Use of the card 10 has other benefits as well. For example, the card 10, when used in conjunction with Medicare, Medicaid or other insurance types, may eliminate known schemes of fraudulent charges by healthcare providers, such as schemes where a patient visits the healthcare provider once and then the healthcare provider “phantom bills” the insurance carrier every week thereafter even though the patient has not returned to see the healthcare provider. If the card 10 is required by the computer system to be present in the reader in order for the methods disclosed herein to be functional, then the patient must be at the healthcare provider's office for an invoice to be submitted to the insurance carrier. This prevents the healthcare provider from being able to submit insurance claims merely by knowing the patient's insurance policy information, since physical possession of the card 10 is required at the time of submitting the claim.

The card 10 provides a benefit to the healthcare provider in that the provider receives payment from both the insurance carrier and the patient much more quickly than is presently the case, and without having to send an invoice to the patient. The systems and methods disclosed herein are a benefit to the insurance carrier and the patient, in that they ensure that the healthcare provider receives the most complete and up-to-date patient health information available, increasing the likelihood of a successful treatment. This lowers the cost for both the insurance carrier and the patient since potential future medical treatment associated with less-than-optimal current treatment is avoided. The obvious benefit to the patient is that the patient receives more effective treatment.
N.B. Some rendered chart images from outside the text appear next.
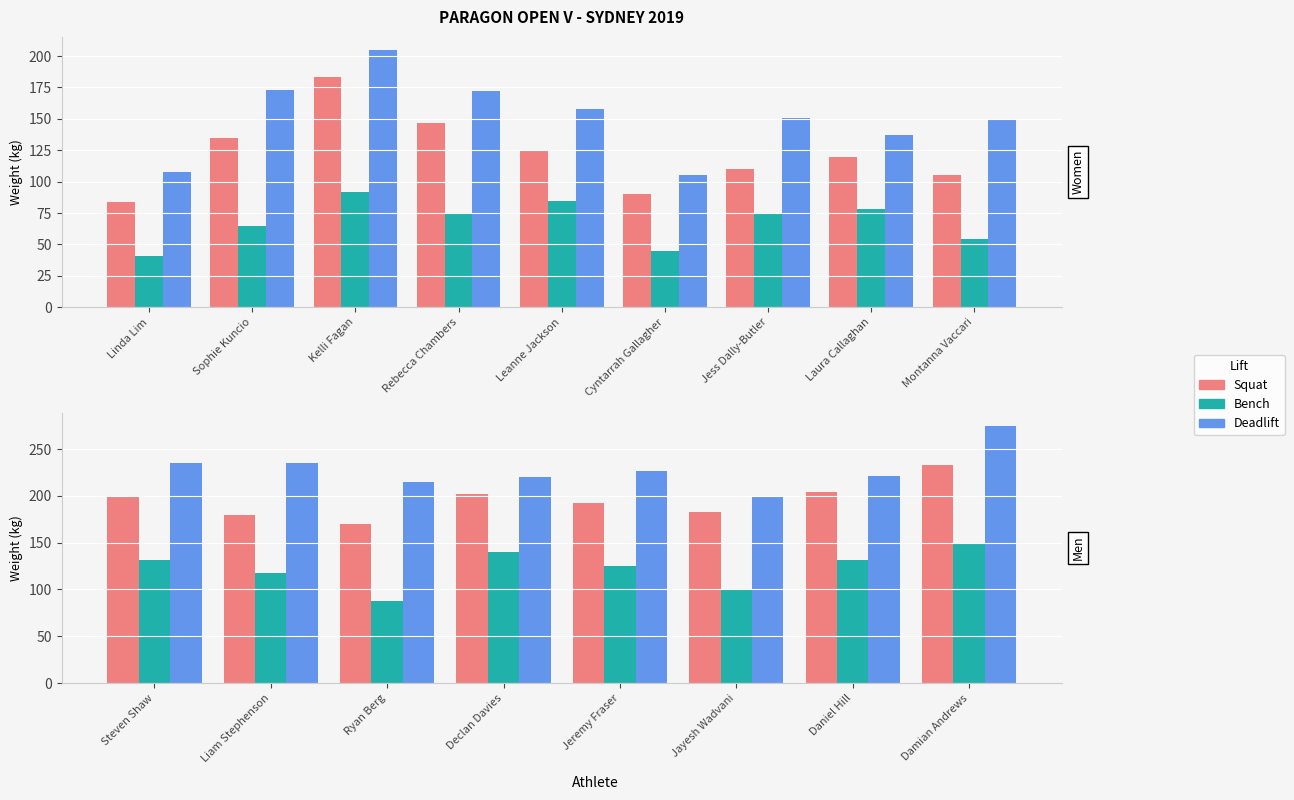

List the series in order of their overall mean, lowest first.

Bench, Squat, Deadlift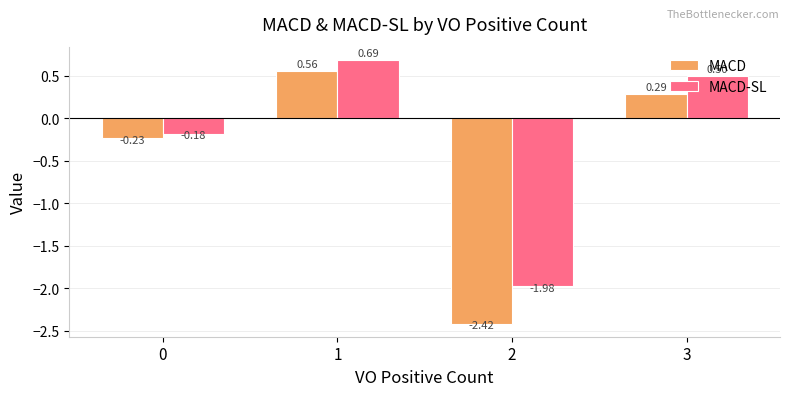

At how many categories does at least one series exceed 0?

2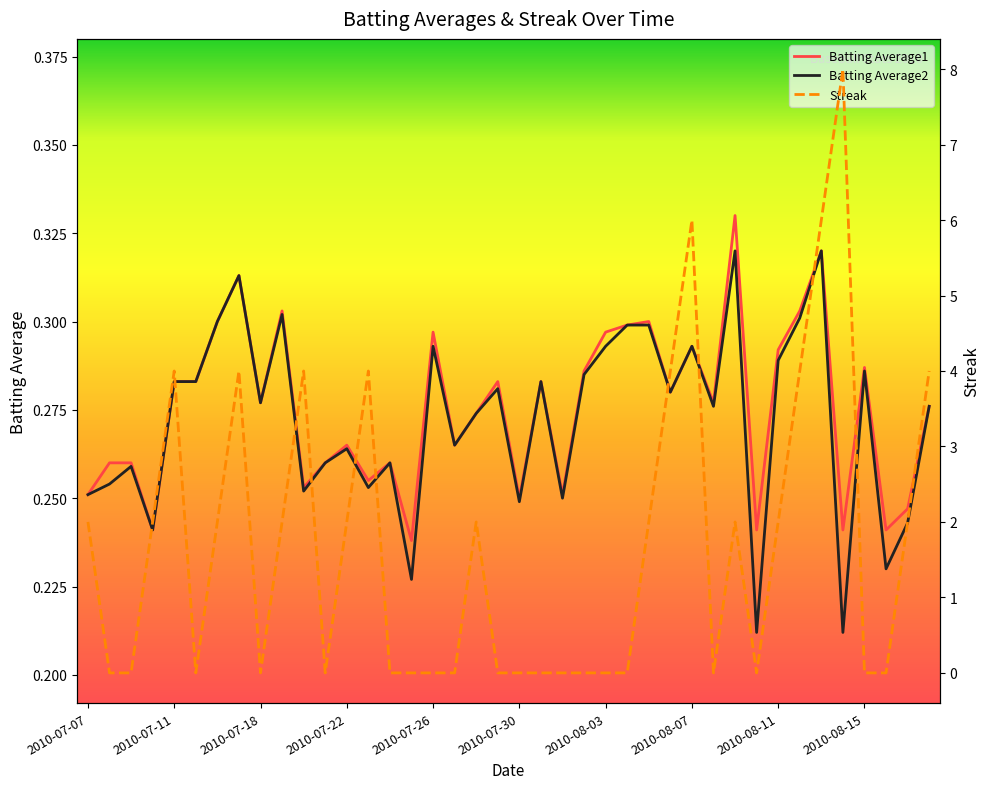

How many values in the Streak series are below 2?

20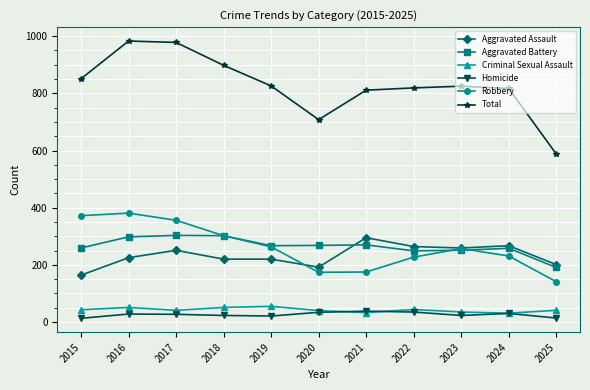

What is the difference between the highest and lowest values at 2021?

778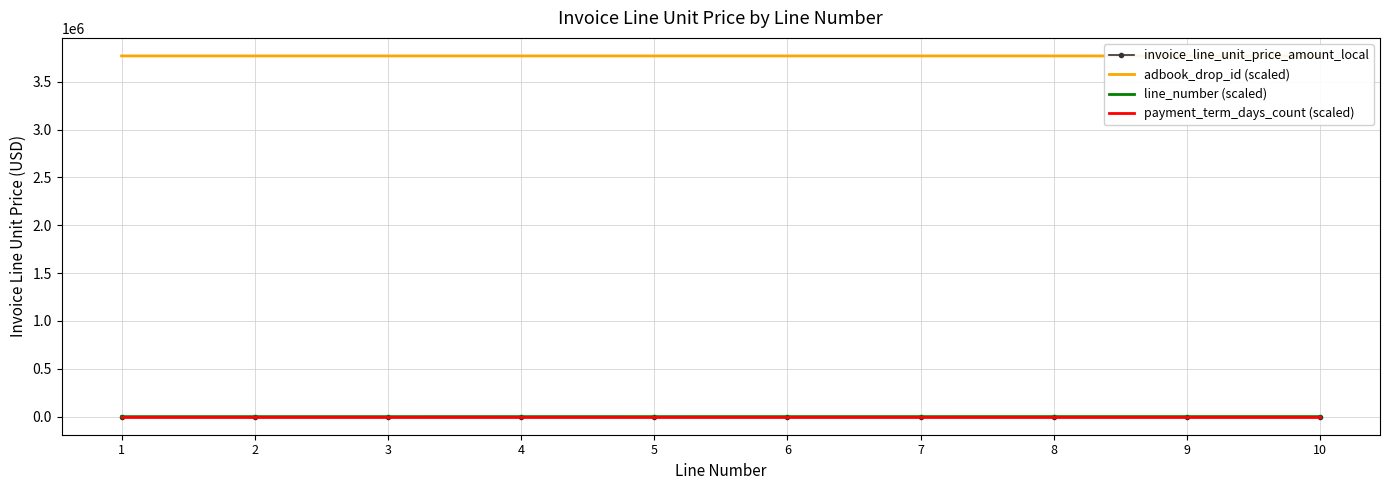

The value of invoice_line_unit_price_amount_local at 3 is 106.7. True or false?

False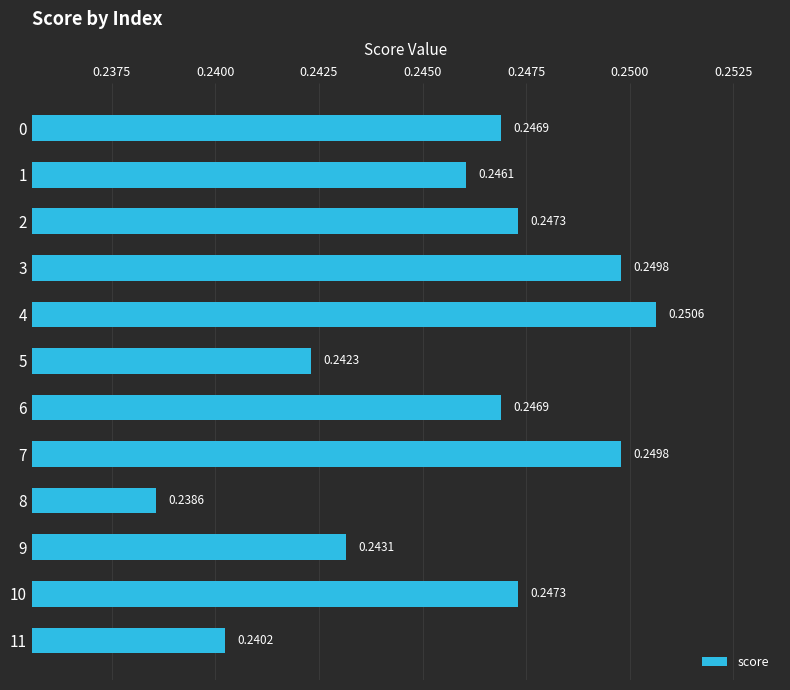

Count the values in the range 0 to 1.

12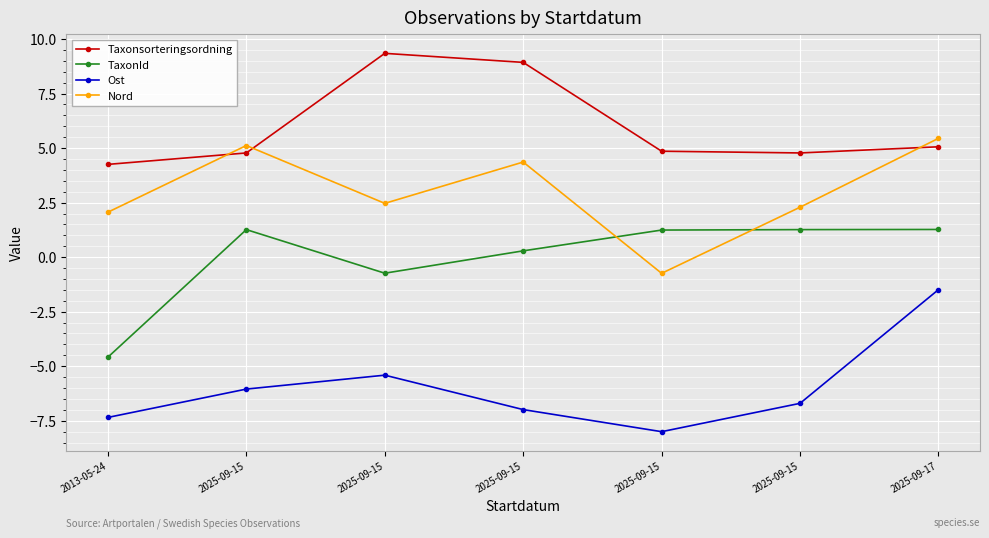

Which series has the largest total across all categories?

Taxonsorteringsordning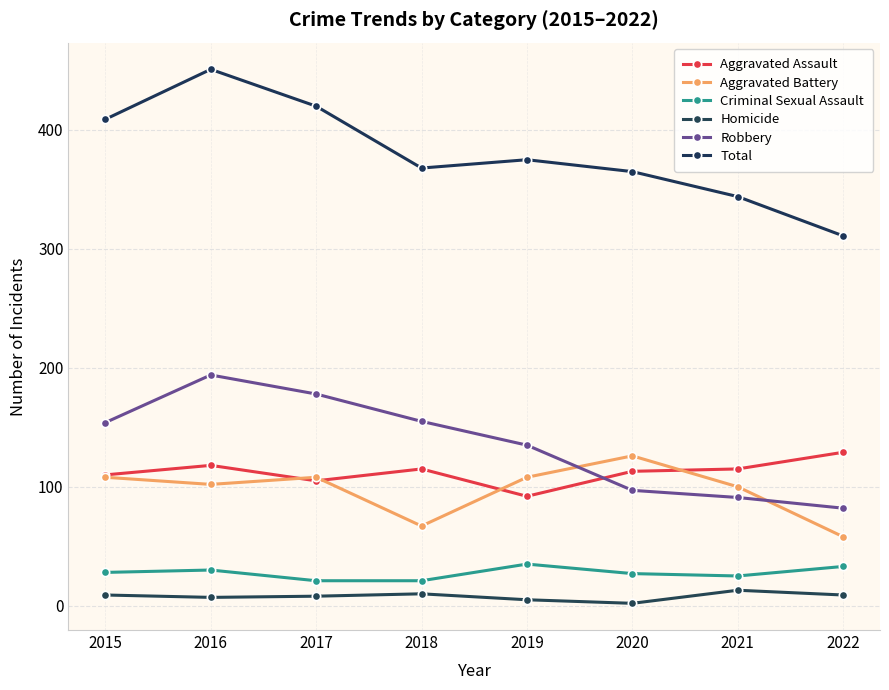

What is the total value across all series at 2016?

902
In some embodiments, the card 10 is offered to patients free of charge. The cost to implement and use the card 10 may be offset by the electronic funds transfer fees charged by the issuers of the cards.

While the invention has been illustrated and described in detail in the drawings and foregoing description, the same is to be considered as illustrative and not restrictive in character, it being understood that only the preferred embodiment has been shown and described and that all changes and modifications that come within the spirit of the invention are desired to be protected. Specifically, various steps in disclosed sequences may be executed in different orders than specified in the disclosed embodiments.